I do a fair share of stock images. 
But most of my sales come from collaboration groups on FB and fight night / concert coverage I shoot - those are purchased from my site (hosted with zenfolio)


----------



## vStiles (Apr 28, 2020)

I sell a fair amount of my work.  60% is direct from my FB page + 40% from other mentioned below.   I have a few images on Getty as well.

Most stock sites don't pay much at all.  As well, you've got to be REALLY good and have specific images for stock.  Just uploading landscapes or random flower images won't get approved.  Most successful stock folks do a 'theme' and run with it. 

For example:   simple office scenes /  product shots in use / maybe a series on facial expressions.   These 'sets' or themes, you would run 10-30 images all in the same vein, shot the exact same way in the exact same setting.  If your exposures and compositions are top notch, you might have a market.  98% of stock image sales are to businesses wanting a certain image for an AD or pamphlet or something.

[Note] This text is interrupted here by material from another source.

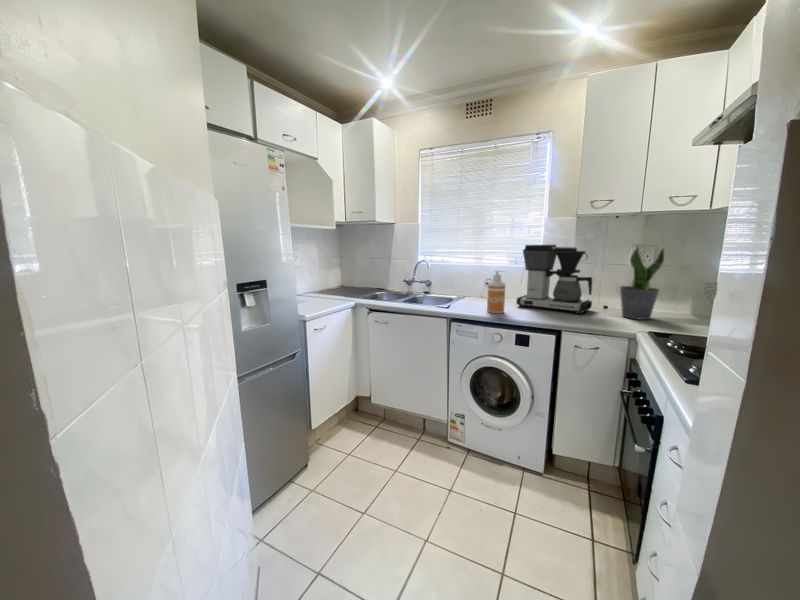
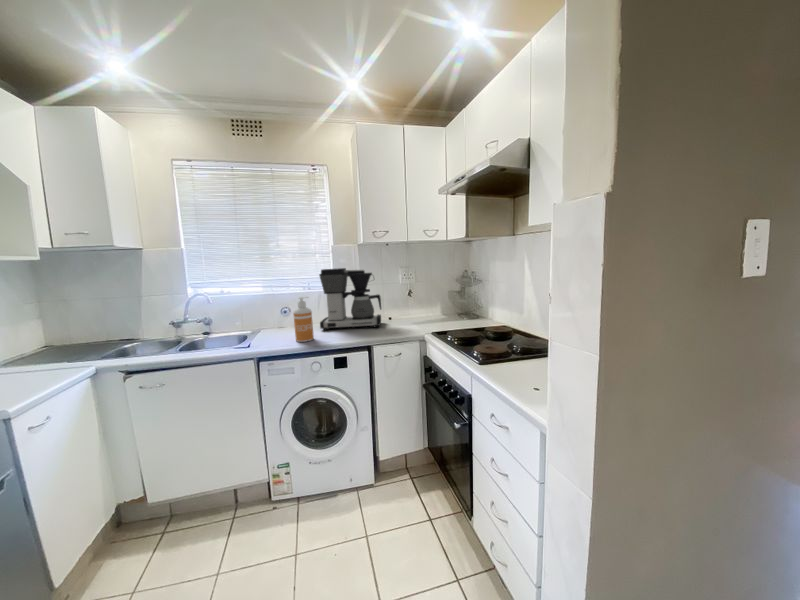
potted plant: present [620,246,664,320] -> none [400,266,426,324]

Have a look on some stock sites and see the quality of the work and what's actually up there for sale. Will give you an idea of what stock photos is all about.  The real money sites like Getty and Corbis are....well... extremely hard to get even ONE image accepted to sale, let alone actually sell one.

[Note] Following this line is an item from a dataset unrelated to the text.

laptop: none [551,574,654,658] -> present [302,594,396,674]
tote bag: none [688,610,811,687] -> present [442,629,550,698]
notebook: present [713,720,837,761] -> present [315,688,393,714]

To sell direct to clients is 100% chance all the time.  Sales aren't guaranteed in any way.   Your work can't be snapshots.  Compositions and exposures are key to good, eye catching images that folks want to hang on their walls.

 I find there's no difference having a nice website or having an organized page on FB.  Much more people on FB regularly.  It's a lot easier to get them to see a post from your page, rather than trying to direct folks to a website to see your work. 

Personally, I also have a 'deal' in place with a few local restaurants and pubs.  I provide them with free prints for their décor that they can sell to customers.  I have the staff trained on how to wrap a framed image and I rotate the images every 2 months.  Sometimes the owner's have a look on my page and request images.

They sell for a little more than a direct sale over FB, but that's due to the 20% I give the establishment.   This has been great for me and getting local exposure to be able to sell more.   If your work is good enough, the owners of these establishments will gladly take free, local art that they can make some free money off.

I'll tell you this, the real money in photography is weddings, or get yourself into the fashion world.   

 Selling landscapes or wildlife prints as a full time career is non existent, unless you're Lee Frost or Helen Dixon.   Most of the best wild life photogs work for National Geographic, and you're not selling those.


----------